WHAT IS REQUIRED — If a line in the records below contains the word "Dancer", return that line.

RECORD SET —
--------------------
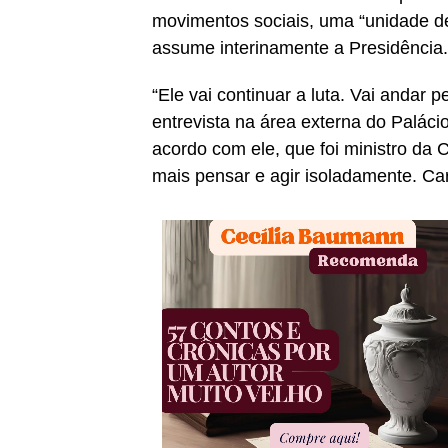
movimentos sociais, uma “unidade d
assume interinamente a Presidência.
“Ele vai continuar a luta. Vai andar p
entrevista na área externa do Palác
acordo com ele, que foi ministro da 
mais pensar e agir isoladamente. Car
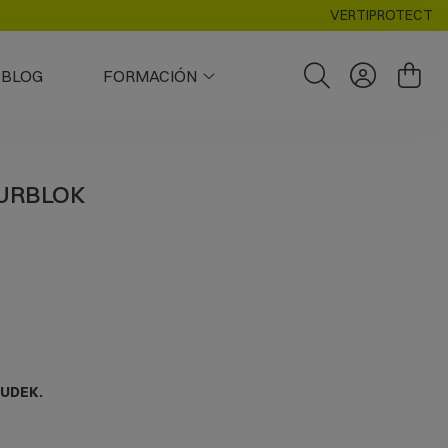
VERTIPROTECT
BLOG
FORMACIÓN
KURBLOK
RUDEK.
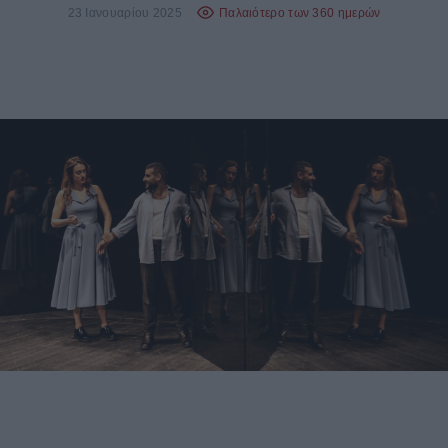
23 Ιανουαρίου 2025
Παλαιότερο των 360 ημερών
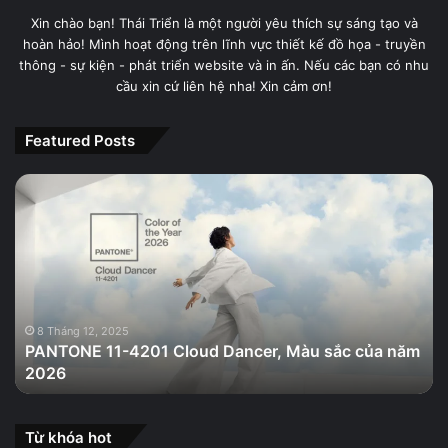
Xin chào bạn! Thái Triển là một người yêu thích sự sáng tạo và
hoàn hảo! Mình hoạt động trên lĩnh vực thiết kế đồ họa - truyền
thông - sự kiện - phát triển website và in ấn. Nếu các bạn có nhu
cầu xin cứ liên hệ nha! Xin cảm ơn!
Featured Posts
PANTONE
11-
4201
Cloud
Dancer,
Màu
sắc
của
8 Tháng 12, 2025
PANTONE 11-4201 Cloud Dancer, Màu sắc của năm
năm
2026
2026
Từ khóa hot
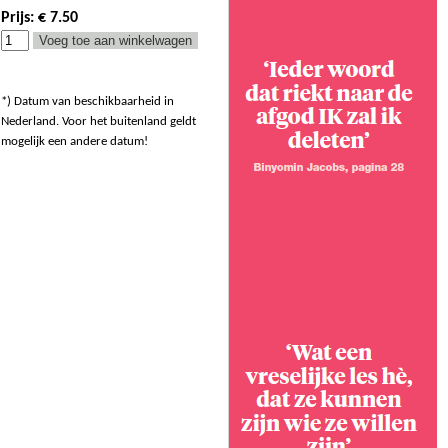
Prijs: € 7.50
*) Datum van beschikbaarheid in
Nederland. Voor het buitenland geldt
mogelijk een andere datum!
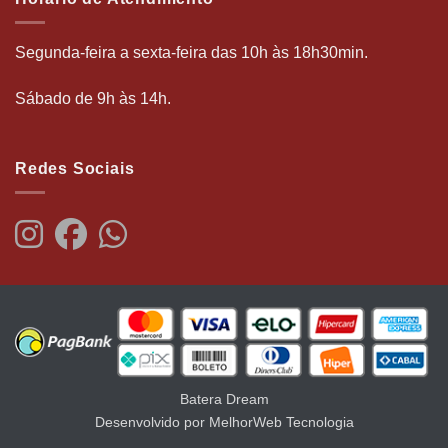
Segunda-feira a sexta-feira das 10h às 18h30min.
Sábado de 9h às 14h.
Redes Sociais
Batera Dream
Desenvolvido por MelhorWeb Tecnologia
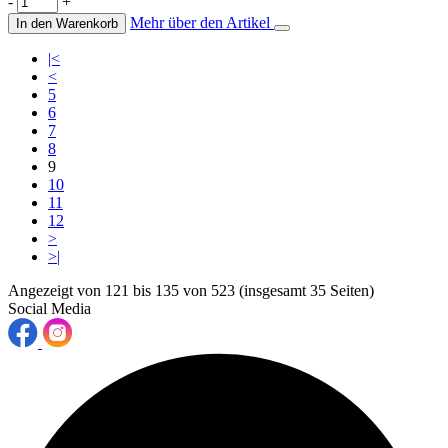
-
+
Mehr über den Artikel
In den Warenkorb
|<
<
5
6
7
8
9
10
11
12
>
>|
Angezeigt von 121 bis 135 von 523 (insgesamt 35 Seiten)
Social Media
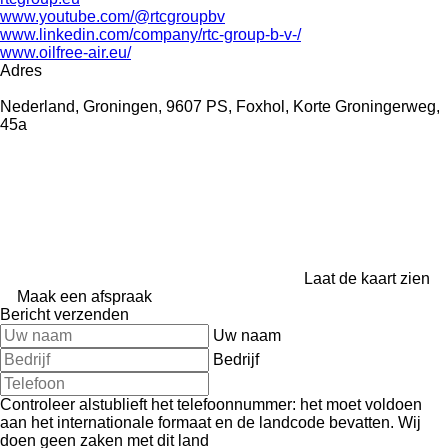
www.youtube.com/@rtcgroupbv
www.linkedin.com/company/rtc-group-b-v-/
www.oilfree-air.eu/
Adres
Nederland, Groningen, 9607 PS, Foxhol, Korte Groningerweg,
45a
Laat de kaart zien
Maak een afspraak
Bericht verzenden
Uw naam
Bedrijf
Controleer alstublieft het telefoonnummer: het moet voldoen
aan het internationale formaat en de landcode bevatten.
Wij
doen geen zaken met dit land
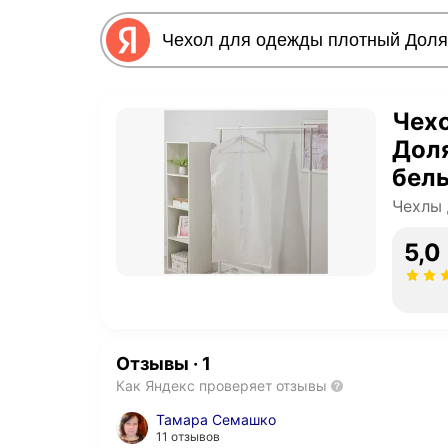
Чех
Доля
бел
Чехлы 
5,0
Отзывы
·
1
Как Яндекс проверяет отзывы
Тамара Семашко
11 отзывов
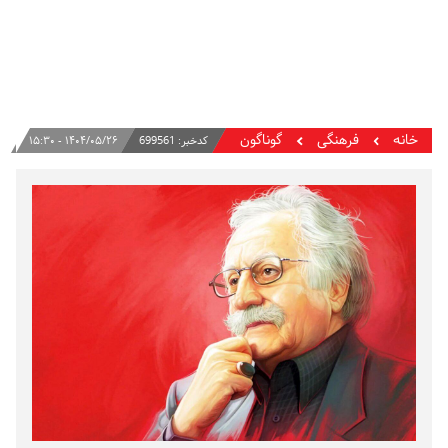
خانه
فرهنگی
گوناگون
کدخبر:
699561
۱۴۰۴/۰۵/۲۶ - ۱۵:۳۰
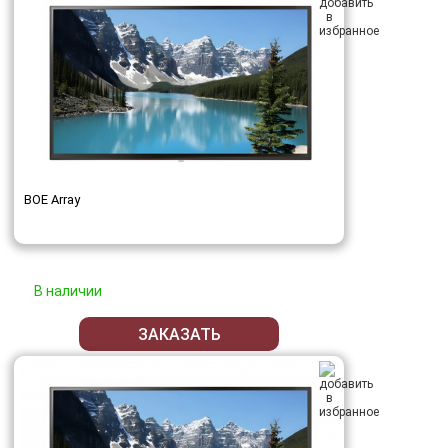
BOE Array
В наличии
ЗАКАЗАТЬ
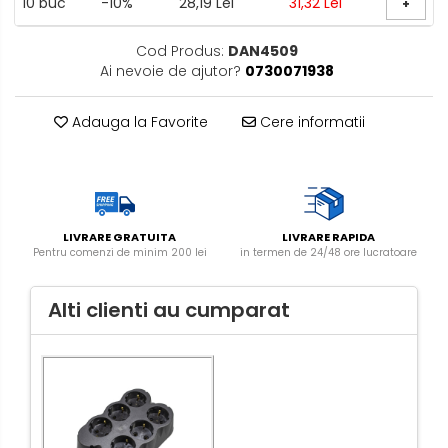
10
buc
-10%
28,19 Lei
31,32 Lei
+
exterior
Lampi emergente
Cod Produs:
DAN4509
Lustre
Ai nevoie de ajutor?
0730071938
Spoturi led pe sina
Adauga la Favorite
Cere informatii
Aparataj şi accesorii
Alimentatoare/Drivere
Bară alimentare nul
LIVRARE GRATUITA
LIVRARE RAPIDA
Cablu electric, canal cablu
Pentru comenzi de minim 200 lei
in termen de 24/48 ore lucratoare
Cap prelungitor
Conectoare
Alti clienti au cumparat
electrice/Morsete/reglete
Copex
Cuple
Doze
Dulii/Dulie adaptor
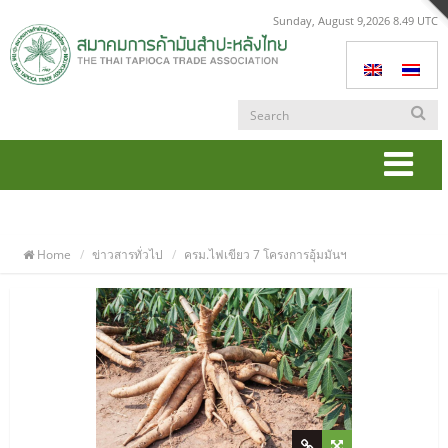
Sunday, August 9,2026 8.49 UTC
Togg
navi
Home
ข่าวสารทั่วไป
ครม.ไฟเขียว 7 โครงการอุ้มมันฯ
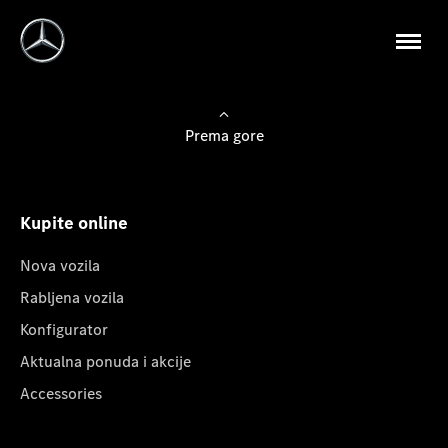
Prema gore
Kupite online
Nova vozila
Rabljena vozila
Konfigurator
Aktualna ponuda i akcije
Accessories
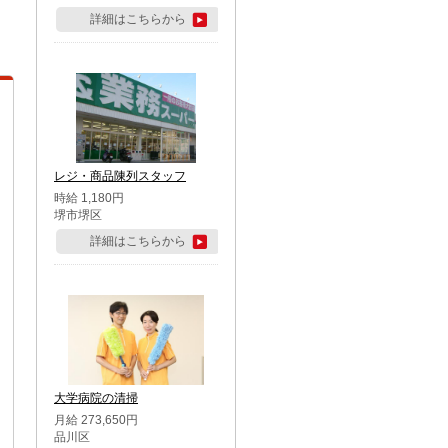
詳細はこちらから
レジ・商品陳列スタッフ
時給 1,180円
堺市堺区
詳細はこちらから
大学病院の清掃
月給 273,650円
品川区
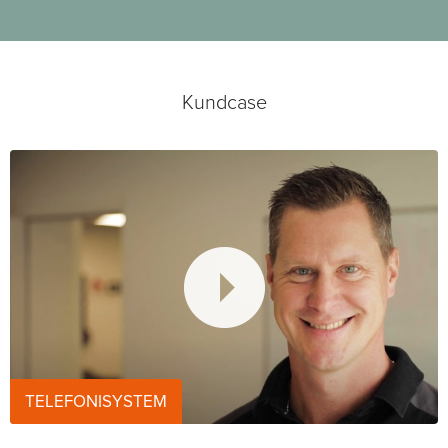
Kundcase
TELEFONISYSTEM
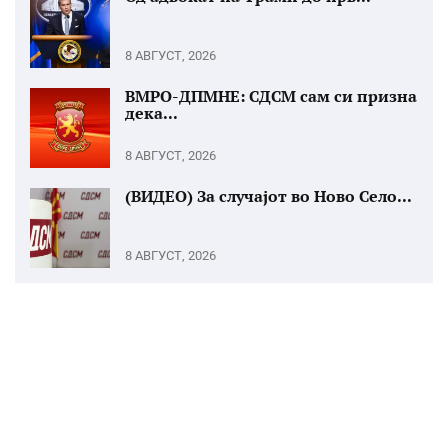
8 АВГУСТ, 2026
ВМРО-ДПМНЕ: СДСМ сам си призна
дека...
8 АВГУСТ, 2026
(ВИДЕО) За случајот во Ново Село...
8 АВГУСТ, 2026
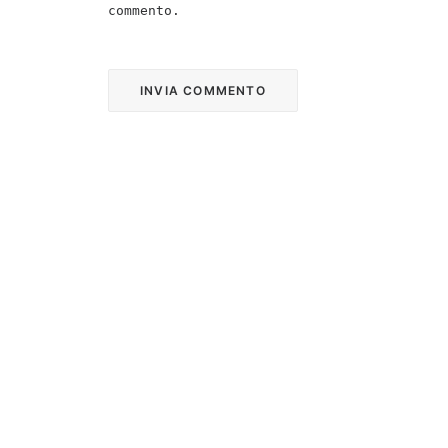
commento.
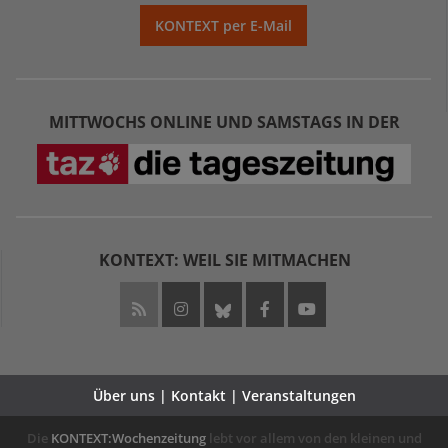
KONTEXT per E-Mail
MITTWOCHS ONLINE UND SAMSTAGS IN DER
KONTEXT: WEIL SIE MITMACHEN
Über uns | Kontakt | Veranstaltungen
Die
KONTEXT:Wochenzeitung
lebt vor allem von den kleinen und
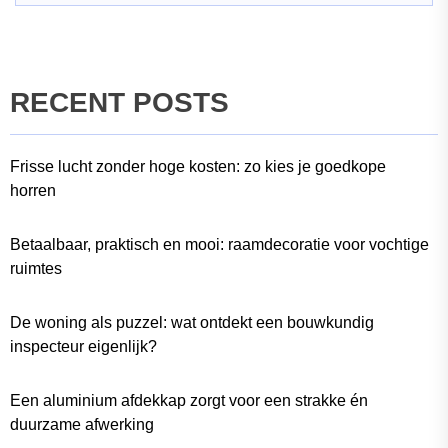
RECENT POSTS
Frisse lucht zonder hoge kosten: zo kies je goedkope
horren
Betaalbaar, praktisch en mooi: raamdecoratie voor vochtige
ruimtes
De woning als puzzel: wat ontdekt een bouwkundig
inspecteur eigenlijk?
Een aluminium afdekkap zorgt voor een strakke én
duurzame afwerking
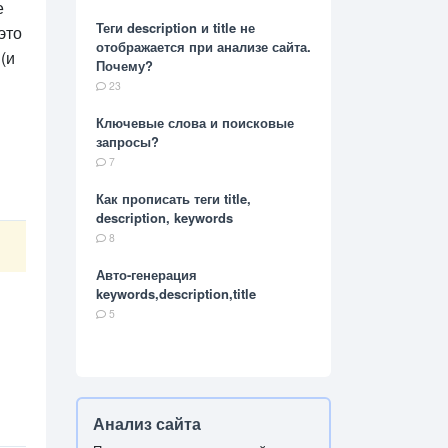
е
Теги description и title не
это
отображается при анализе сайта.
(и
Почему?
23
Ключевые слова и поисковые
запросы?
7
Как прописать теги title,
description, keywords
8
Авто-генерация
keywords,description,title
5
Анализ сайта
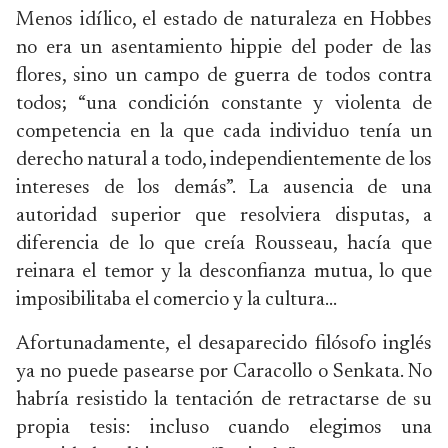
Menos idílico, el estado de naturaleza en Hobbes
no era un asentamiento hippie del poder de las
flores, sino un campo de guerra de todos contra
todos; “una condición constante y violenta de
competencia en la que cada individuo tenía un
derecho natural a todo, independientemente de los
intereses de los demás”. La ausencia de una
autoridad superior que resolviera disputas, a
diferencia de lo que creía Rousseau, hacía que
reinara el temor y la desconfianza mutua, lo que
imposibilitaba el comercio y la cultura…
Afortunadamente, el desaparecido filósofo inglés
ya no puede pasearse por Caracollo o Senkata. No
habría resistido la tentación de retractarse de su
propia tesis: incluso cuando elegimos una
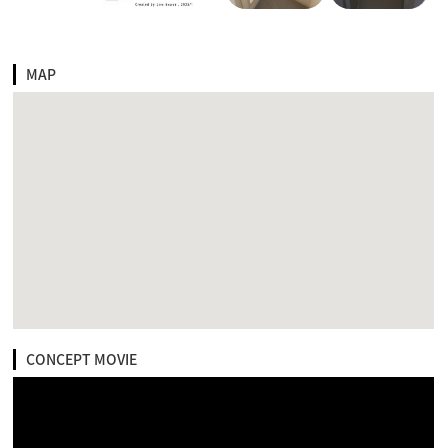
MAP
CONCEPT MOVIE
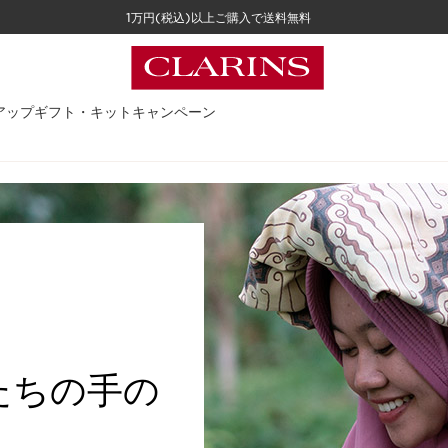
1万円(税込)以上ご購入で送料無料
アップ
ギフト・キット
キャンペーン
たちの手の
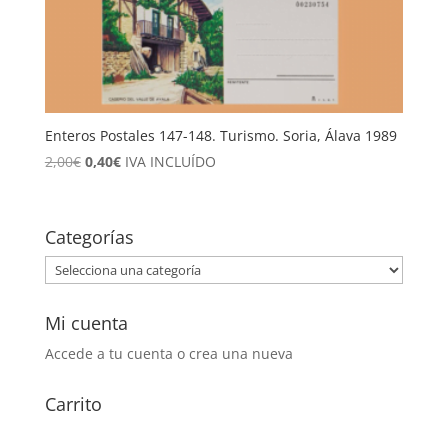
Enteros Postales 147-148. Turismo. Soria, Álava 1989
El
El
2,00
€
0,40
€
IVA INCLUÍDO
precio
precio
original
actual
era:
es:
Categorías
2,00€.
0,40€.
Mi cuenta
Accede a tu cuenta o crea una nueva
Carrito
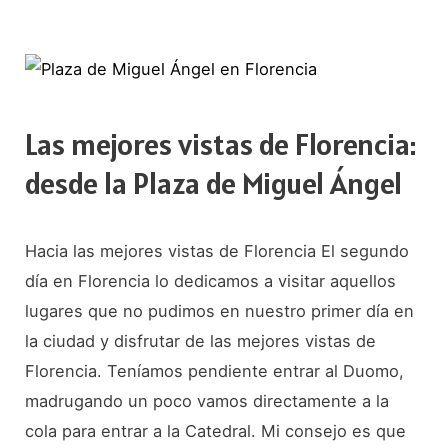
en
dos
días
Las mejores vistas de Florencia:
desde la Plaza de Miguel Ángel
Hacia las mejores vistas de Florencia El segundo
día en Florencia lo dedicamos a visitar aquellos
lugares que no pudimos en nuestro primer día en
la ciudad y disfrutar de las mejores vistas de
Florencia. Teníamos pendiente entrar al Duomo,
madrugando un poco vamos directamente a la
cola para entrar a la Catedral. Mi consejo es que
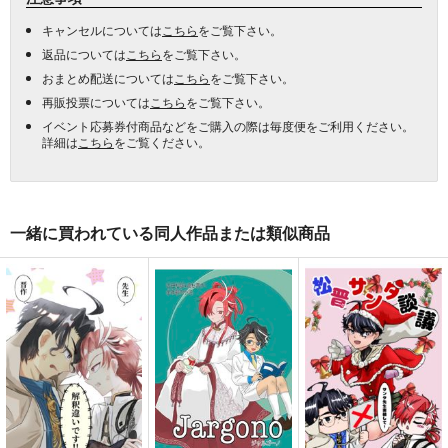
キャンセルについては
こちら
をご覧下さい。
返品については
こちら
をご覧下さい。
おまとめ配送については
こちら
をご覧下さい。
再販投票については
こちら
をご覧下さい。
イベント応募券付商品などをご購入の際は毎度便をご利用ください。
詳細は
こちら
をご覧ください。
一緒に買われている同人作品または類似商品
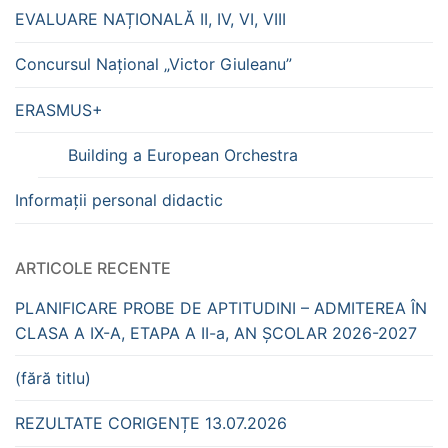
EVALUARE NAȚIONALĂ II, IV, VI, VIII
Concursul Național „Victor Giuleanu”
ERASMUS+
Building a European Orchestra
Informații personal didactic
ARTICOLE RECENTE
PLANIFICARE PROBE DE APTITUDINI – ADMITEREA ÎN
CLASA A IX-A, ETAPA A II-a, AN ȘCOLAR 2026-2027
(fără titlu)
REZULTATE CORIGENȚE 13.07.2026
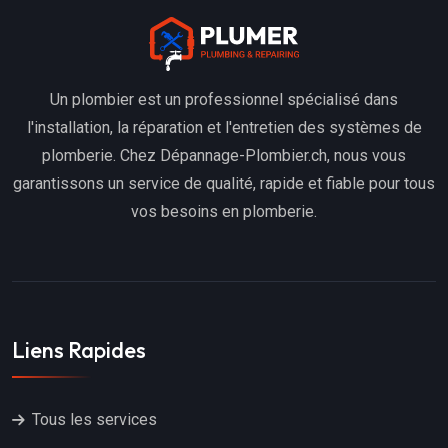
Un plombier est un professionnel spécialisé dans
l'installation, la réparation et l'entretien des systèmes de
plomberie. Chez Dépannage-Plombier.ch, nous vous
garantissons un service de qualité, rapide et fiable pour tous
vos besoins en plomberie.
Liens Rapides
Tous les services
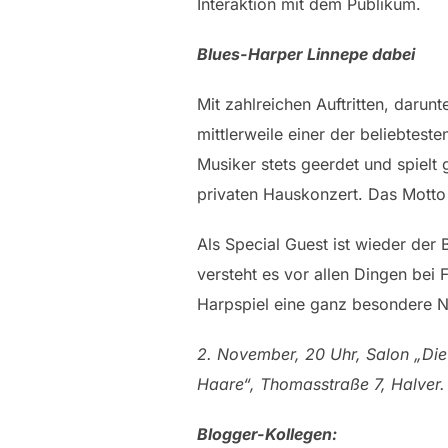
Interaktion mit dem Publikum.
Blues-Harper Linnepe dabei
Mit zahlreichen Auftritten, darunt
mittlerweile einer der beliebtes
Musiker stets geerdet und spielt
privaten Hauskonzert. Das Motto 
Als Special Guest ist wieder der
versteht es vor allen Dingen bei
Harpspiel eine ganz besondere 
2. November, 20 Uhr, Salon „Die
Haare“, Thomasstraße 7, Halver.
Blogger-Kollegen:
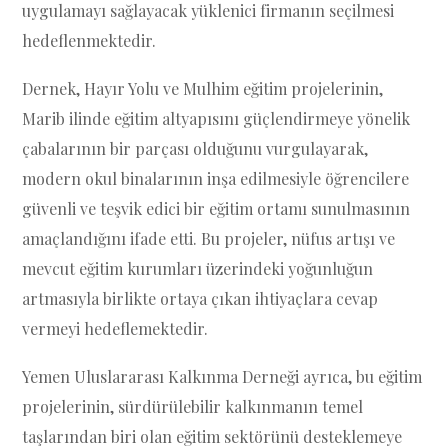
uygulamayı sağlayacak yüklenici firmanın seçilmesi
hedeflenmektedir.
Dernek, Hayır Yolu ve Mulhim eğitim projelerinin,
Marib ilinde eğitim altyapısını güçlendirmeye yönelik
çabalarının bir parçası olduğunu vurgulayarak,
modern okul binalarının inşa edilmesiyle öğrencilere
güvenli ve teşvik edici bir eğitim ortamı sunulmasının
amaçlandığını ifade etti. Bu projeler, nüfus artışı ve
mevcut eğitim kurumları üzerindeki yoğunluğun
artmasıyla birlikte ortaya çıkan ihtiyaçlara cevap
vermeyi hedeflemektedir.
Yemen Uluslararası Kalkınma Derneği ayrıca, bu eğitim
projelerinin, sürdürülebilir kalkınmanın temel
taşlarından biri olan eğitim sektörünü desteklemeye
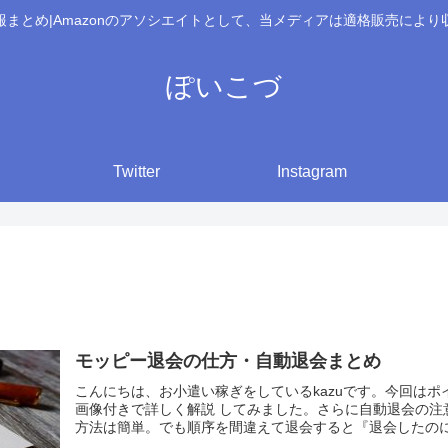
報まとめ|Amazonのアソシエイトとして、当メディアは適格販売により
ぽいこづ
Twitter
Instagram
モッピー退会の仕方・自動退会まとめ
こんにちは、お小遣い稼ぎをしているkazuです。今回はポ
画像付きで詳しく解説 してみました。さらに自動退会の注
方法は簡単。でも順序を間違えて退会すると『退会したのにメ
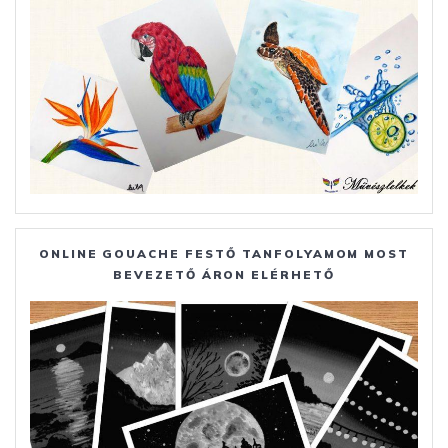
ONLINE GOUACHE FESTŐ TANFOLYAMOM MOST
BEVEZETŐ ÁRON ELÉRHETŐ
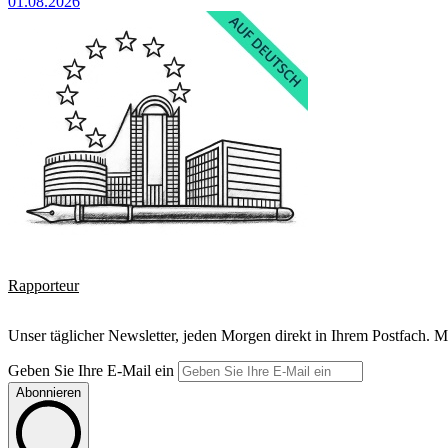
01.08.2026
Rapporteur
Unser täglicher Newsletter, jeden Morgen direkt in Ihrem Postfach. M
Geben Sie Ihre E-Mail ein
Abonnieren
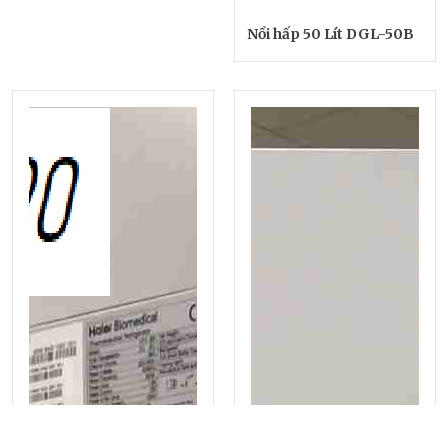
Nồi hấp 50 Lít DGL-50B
--------------------
RESPONSE TO THE TASK —
Dancer,
PANTONE 11-4201 Cloud Dancer, Màu sắc của năm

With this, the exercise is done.